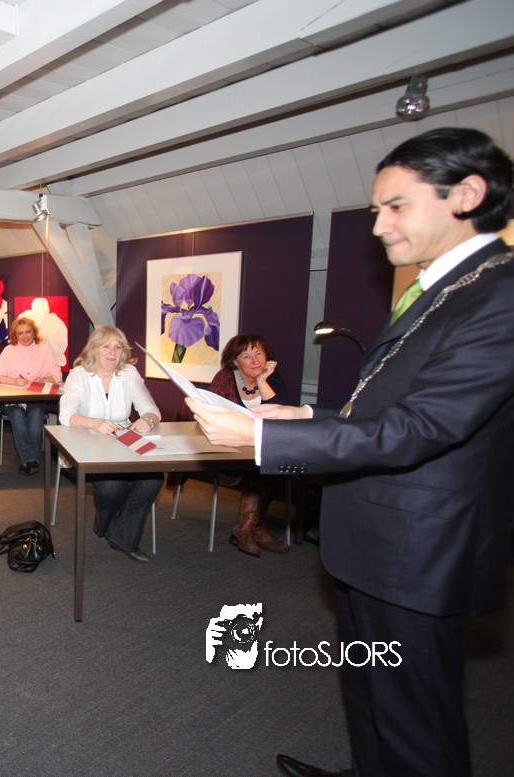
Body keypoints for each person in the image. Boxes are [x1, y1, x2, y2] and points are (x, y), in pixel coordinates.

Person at [187, 128, 514, 777]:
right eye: (375, 209)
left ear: (468, 194)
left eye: (396, 205)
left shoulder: (498, 296)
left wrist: (262, 436)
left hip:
---
The task requires that every line above be transcribed exactly, without the images.

## Reply to the exercise
Body keypoints for each person in the image. Boxes are [x1, y1, x2, y2] and points are (x, y), in pixel coordinates.

Person at [187, 128, 514, 777]:
right eye: (375, 209)
left ear: (468, 194)
left eye: (396, 205)
left shoulder: (498, 296)
left wrist: (262, 436)
left hip:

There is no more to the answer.